Conclusions and future recommendations

In summary, we show strong evidence that exposure to halogenated ethers causes neurodegeneration and behavioural changes in the developing animal brain. These effects are most pronounced for sevoflurane and isoflurane and already present after single exposure. To date there are not sufficient studies to estimate the presence of long term neurodegenerative effects. Nevertheless, we provide evidence in this review of behavioral changes that occur later in life due to exposure to halogenated ethers, suggesting some permanent neurodegenerative changes.

Altogether, in contrast to the warning issued by the FDA we show that already single exposure to isoflurane and sevoflurane negatively affects brain development in experimental animals.
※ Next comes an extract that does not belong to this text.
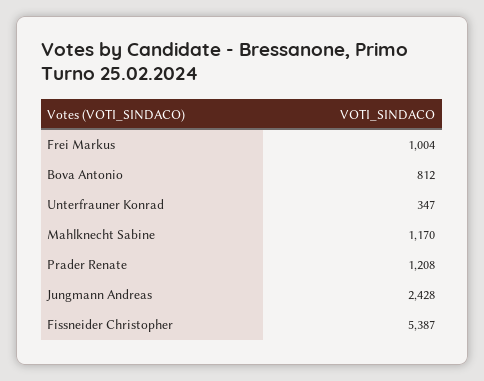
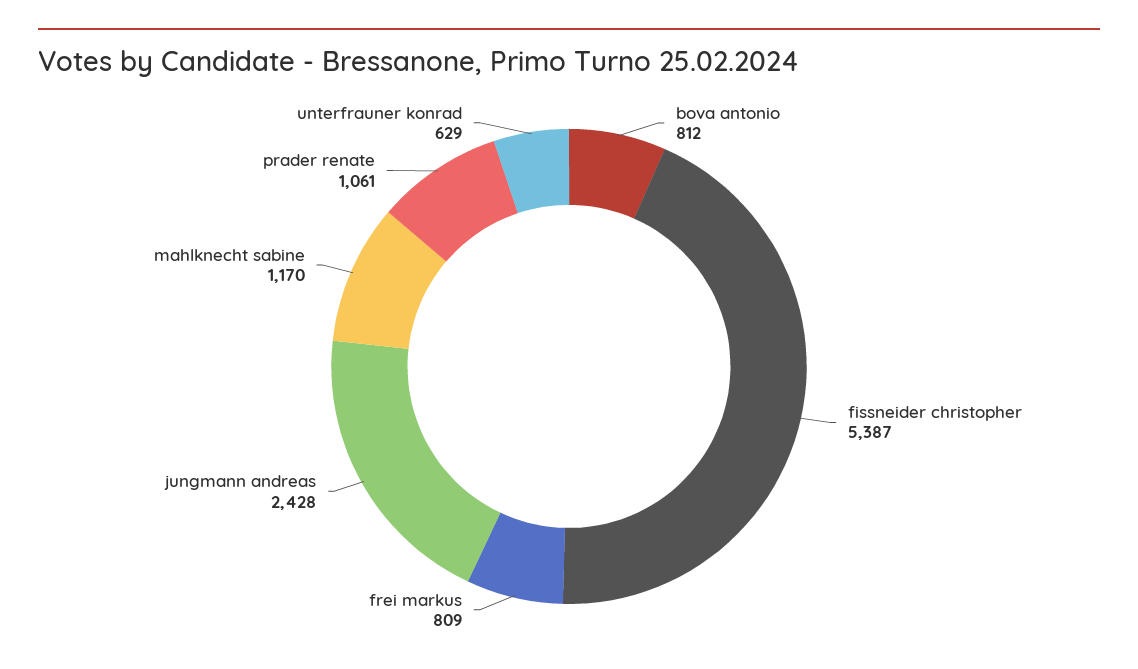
Frei Markus: 1004 -> 809
Unterfrauner Konrad: 347 -> 629
Prader Renate: 1208 -> 1061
Based on the results of this review, the clinical use of sevoflurane and isoflurane should be restrained as much as possible in this young vulnerable group, until more research on the long term permanent effects have been conducted.

In order to further improve translation to the clinical situation it is also recommended to conduct studies with female animals and other species than rats as mice, because similar directions of effects in multiple species increases the chances of comparable results in humans57.